• TASK TO CARRY OUT:
Your response should reproduce every line of the entries that contains the word "Iconic".

============================================================

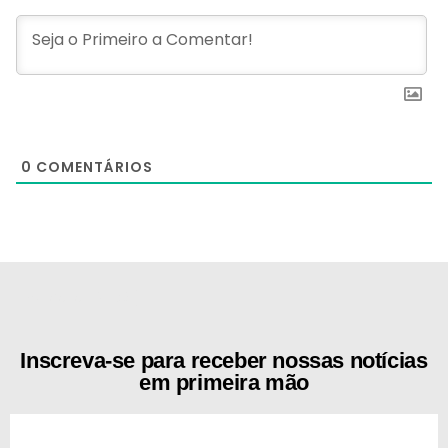
0
COMENTÁRIOS
[the_ad id="21159"]
Inscreva-se para receber nossas notícias
em primeira mão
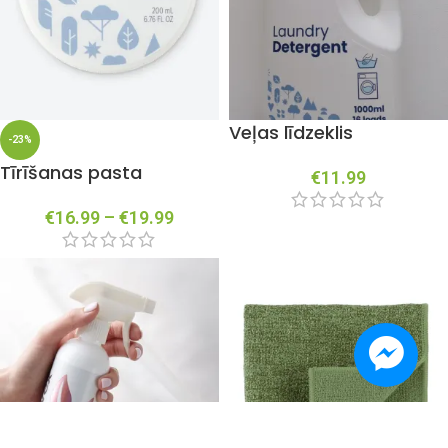
Veļas līdzeklis
-23%
Tīrīšanas pasta
€
11.99
€
16.99
–
€
19.99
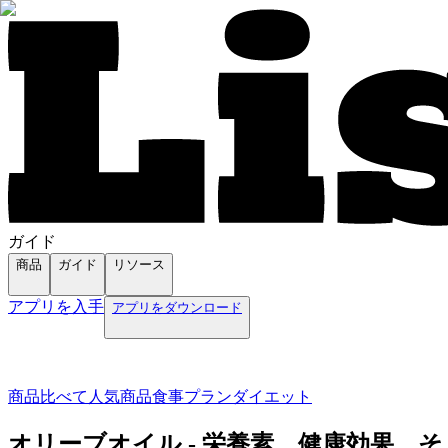
ガイド
商品
ガイド
リソース
アプリを入手
アプリをダウンロード
商品
比べて
人気商品
食事プラン
ダイエット
オリーブオイル - 栄養素、健康効果、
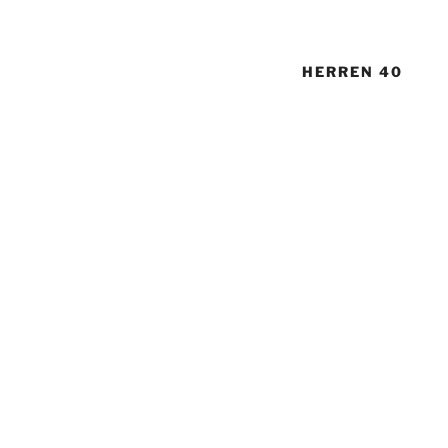
HERREN 40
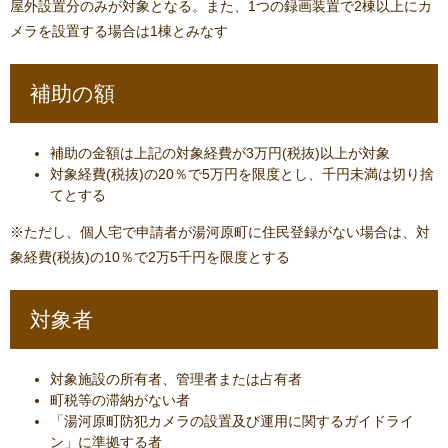
屋外設置分のみが対象となる。また、1つの録画装置で2棟以上にカ
メラを設置する場合は1棟とみなす
補助の額
補助の金額は上記の対象経費が3万円(税抜)以上が対象
対象経費(税抜)の20％で5万円を限度とし、千円未満は切り捨
てとする
​※ただし、個人宅で申請者が湯河原町に住民登録がない場合は、対
象経費(税抜)の10％で2万5千円を限度とする
対象者
対象施設の所有者、管理者または占有者
町税等の滞納がない者
「湯河原町防犯カメラの設置及び運用に関するガイドライ
ン」に準拠する者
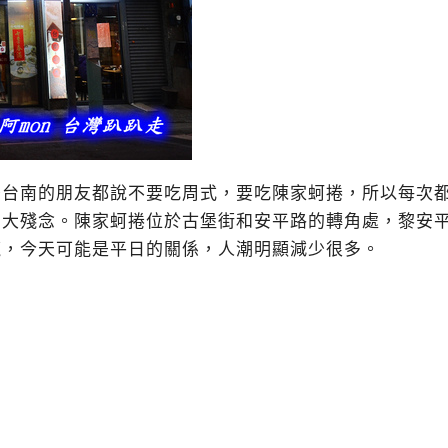
後台南的朋友都說不要吃周式，要吃陳家蚵捲，所以每次
個大殘念。陳家蚵捲位於古堡街和安平路的轉角處，黎安
龍，今天可能是平日的關係，人潮明顯減少很多。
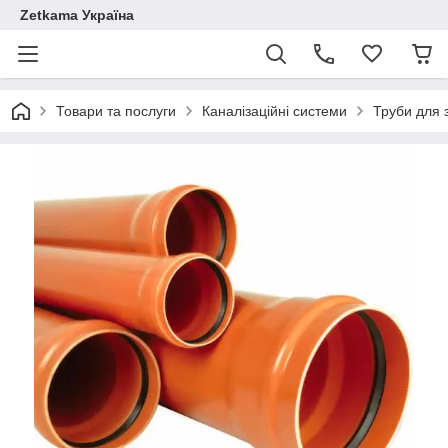
Zetkama Україна
Товари та послуги
Каналізаційні системи
Труби для з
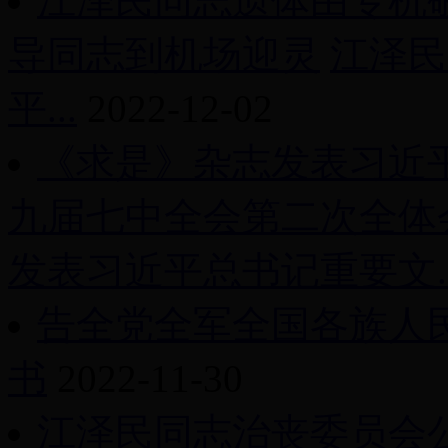
江泽民同志遗体由专机
导同志到机场迎灵
江泽民
平...
2022-12-02
《求是》杂志发表习近
九届七中全会第二次全体
发表习近平总书记重要文..
告全党全军全国各族人
书
2022-11-30
江泽民同志治丧委员会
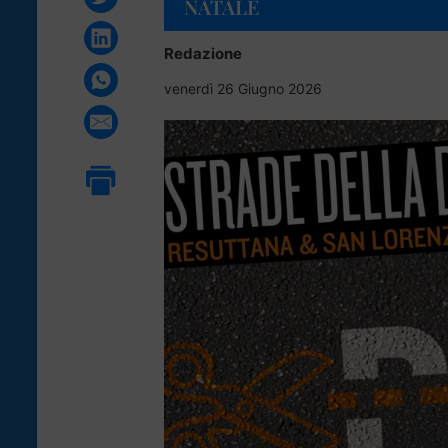
NATALE
Redazione
venerdì 26 Giugno 2026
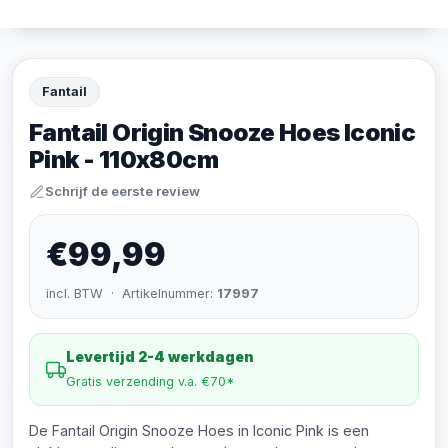
Fantail
Fantail Origin Snooze Hoes Iconic
Pink - 110x80cm
Schrijf de eerste review
€99,99
incl. BTW · Artikelnummer:
17997
Levertijd 2-4 werkdagen
Gratis verzending v.a. €70*
De Fantail Origin Snooze Hoes in Iconic Pink is een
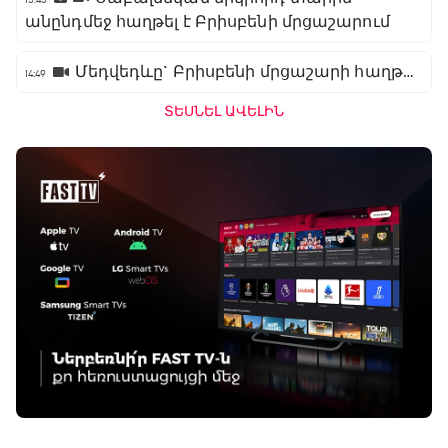
անընդմեջ հաղթել է Բրիսբենի մրցաշարում
Մեդվեդևը` Բրիսբենի մրցաշարի հաղթող
14:49
ՏԵՍՆԵԼ ԱՎԵԼԻՆ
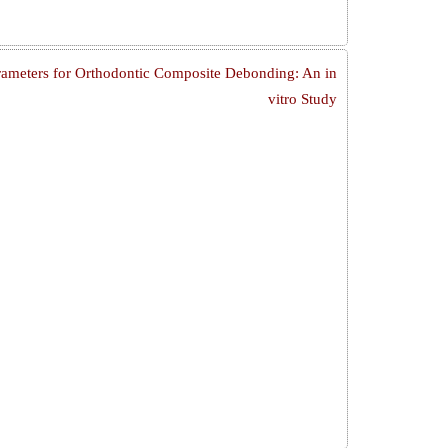
ameters for Orthodontic Composite Debonding: An in
vitro Study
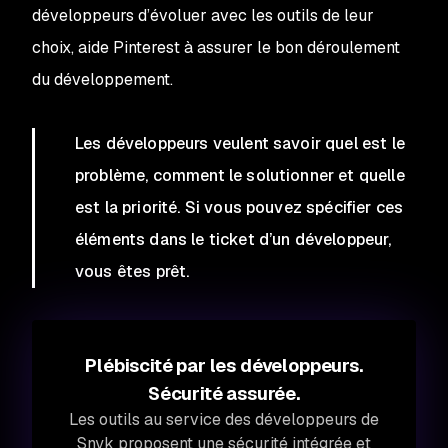
développeurs d’évoluer avec les outils de leur
choix, aide Pinterest à assurer le bon déroulement
du développement.
Les développeurs veulent savoir quel est le
problème, comment le solutionner et quelle
est la priorité. Si vous pouvez spécifier ces
éléments dans le ticket d’un développeur,
vous êtes prêt.
Plébiscité par les développeurs.
Sécurité assurée.
Les outils au service des développeurs de
Snyk proposent une sécurité intégrée et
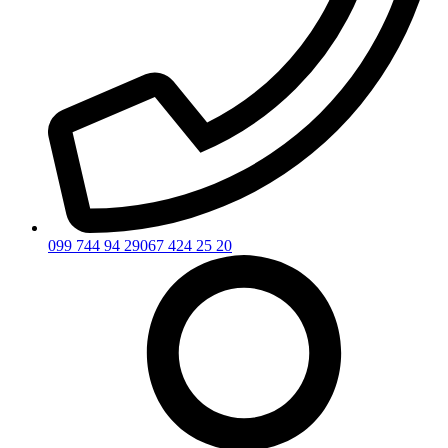
099 744 94 29
067 424 25 20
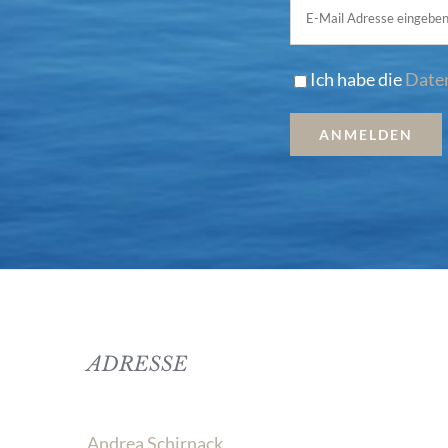
Ich habe die
Date
ADRESSE
Andrea Schirnack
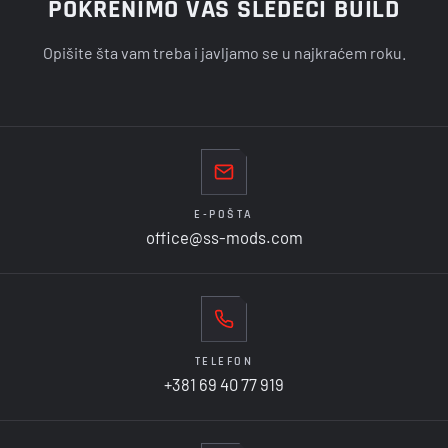
POKRENIMO VAŠ SLEDEĆI BUILD
Opišite šta vam treba i javljamo se u najkraćem roku.
E-POŠTA
office@ss-mods.com
TELEFON
+381 69 40 77 919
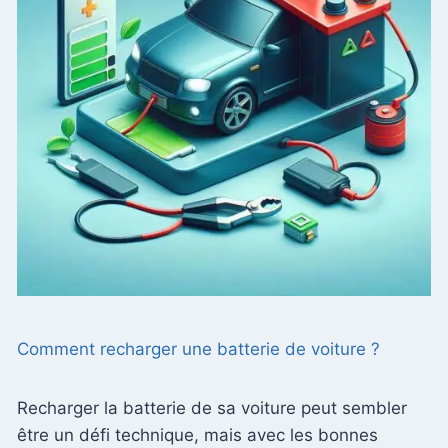
Comment recharger une batterie de voiture ?
Recharger la batterie de sa voiture peut sembler
être un défi technique, mais avec les bonnes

============================================================

• WRITTEN RESPONSE:
Fantail Origin Snooze Hoes Iconic
De Fantail Origin Snooze Hoes in Iconic Pink is een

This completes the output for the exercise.